Texas A&M opens its third set of fall practices under Kevin Sumlin searching for answers on both sides of the ball. The Aggies went 4-4 in SEC play last season and must replace three first-round draft picks in quarterback Johnny Manziel, offensive tackle Jake Matthews and receiver Mike Evans.
Replacing Manziel is the top offseason storyline for Sumlin, but Texas A&M’s defense is a bigger concern. The Aggies allowed 6.7 yards per play in SEC contests last year and gave up 36.5 points per game.
Texas A&M has plenty of positive momentum heading into the 2014 season, as a newly renovated Kyle Field is one of the top stadiums in college football, and Sumlin continues to reel in elite talent on the recruiting trail.
What should Sumlin and the Texas A&M coaching staff concentrate on this fall? Here’s a few things to watch when fall practice begins in College Station.
Texas A&M 2014 Fall Practice Priorities
1. The Quarterback Battle
Study Materials for 2014
As mentioned above, this is the position generating the most interest in fall practice among fans from rival SEC schools. The two candidates vying to replace Johnny Manziel are true freshman Kyle Allen and sophomore Kenny Hill. Allen ranked as the No. 10 prospect in the 247Sports Composite and enrolled in time to compete in the spring. Hill played in four games last year, completing 16 of 22 passes for 183 yards and one score. Both quarterbacks are capable of running Texas A&M’s high-powered offense, but neither have much in the way of experience. While game snaps and playing time as a backup can be overrated, Allen and Hill won’t have much time to acclimate to life as a starter with a road trip to South Carolina in game one.
Will Sumlin and coordinator Jake Spavital get separation between Allen and Hill this fall? Or will this battle continue into the opener and beyond?
2. Fixing the Defense
Where should we start? The good news for Texas A&M: It’s hard to get any worse. The bad news? The Aggies may not show dramatic improvement on defense in 2014.
Texas A&M ranked 14th in the SEC in points allowed, last in the conference against the run and generated only 14 sacks in eight league matchups. The Aggies also allowed 42 scores on 48 redzone trips by their opponents.
Each level of the defense has concerns, which were magnified by the loss of tackle Isaiah Golden, end Gavin Stansbury and linebacker Darian Claiborne this offseason. With only five returning starters, coordinator Mark Snyder has his work cut out for him this fall.
Talent certainly isn’t an issue, but there’s a good chance the Aggies will field a defense with only eight seniors in the defensive two-deep. How quickly will the young talent reach its potential?
The line will be counting on true freshman Myles Garrett to play right away, while sophomores Hardreck Walker and Daeshon Hall need to take on a bigger role.

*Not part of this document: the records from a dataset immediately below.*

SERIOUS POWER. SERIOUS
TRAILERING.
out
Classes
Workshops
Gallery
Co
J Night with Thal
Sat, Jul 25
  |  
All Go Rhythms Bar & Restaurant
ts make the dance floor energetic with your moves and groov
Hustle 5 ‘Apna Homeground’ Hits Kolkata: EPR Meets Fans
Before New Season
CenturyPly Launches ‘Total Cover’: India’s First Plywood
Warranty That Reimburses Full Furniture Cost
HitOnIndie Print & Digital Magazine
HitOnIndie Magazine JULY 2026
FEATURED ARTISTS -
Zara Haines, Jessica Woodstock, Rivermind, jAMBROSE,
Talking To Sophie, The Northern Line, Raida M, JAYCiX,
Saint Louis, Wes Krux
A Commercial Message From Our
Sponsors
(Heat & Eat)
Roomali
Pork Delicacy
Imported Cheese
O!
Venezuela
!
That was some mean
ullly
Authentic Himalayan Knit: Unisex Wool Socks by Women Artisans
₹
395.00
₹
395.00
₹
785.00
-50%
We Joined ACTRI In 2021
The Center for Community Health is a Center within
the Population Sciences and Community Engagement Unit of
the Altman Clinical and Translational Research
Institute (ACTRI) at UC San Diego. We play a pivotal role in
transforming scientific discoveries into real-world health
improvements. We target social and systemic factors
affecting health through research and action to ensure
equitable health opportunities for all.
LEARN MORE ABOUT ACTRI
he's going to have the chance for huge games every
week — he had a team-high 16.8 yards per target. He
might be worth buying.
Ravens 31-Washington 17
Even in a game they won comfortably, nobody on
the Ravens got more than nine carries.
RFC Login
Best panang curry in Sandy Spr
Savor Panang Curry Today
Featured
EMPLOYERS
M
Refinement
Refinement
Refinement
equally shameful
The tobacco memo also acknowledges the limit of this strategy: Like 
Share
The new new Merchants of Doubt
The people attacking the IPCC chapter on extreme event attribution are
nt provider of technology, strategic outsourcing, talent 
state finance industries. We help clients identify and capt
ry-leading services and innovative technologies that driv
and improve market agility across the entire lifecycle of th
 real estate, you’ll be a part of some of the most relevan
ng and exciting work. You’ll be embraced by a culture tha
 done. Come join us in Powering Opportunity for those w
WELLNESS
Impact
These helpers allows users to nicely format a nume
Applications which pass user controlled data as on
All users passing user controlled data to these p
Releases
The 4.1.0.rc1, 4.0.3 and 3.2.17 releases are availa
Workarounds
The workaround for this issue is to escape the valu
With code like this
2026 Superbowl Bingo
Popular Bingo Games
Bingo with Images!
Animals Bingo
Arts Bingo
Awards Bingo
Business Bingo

Redshirt freshman Justin Manning and true freshman Zaycoven Henderson will be asked to play significant snaps on the interior. As mentioned above, the line has talent, but it's also very young. Snyder needs this group to be stronger at the point of attack and eliminate some of the big plays allowed on the ground in 2013 (84 rushes of 10 or more yards).
At linebacker, Tommy Sanders or A.J. Hilliard will get first crack at replacing Claiborne on the weakside. This unit as a whole has to perform better and will be needed to help plug a run defense that was gashed frequently in 2013.
Establishing a consistent pass rush will help the secondary, which allowed 23 touchdowns in eight SEC contests last year. The defensive backfield could be the strength of Snyder’s defense, especially if cornerback Deshazor Everett plays at an All-SEC level. Junior De’Vante Harris has 18 starts under his belt and will start on the opposite side of Everett. The Aggies have to get better play from their safeties, which include senior starters Floyd Raven and Howard Matthews.
It's hard to envision this defense performing any worse than last year, but it may take a chunk of the season for the defense to find its footing with the young players stepping into the lineup.
3. Solidify the Offensive Line
Out of the three fall practice goals, this is the least of Kevin Sumlin’s worries. The Aggies have a future first-round pick in Cedric Ogbuehi anchoring the line at left tackle, while Mike Matthews is one of the best centers in the SEC. Senior Jarvis Harrison starts at left guard, and sophomore Germain Ifedi returns after starting 13 games as a redshirt freshman. Ifedi will move from guard to tackle in 2014.
The only open spot on Texas A&M’s line is at right guard, where junior Joseph Cheek holds an edge over junior college recruit Jermaine Eluemunor. With Cheek stepping in at right guard, combined with Ogbuehi and Ifedi changing positions, the line needs snaps to jell in the fall.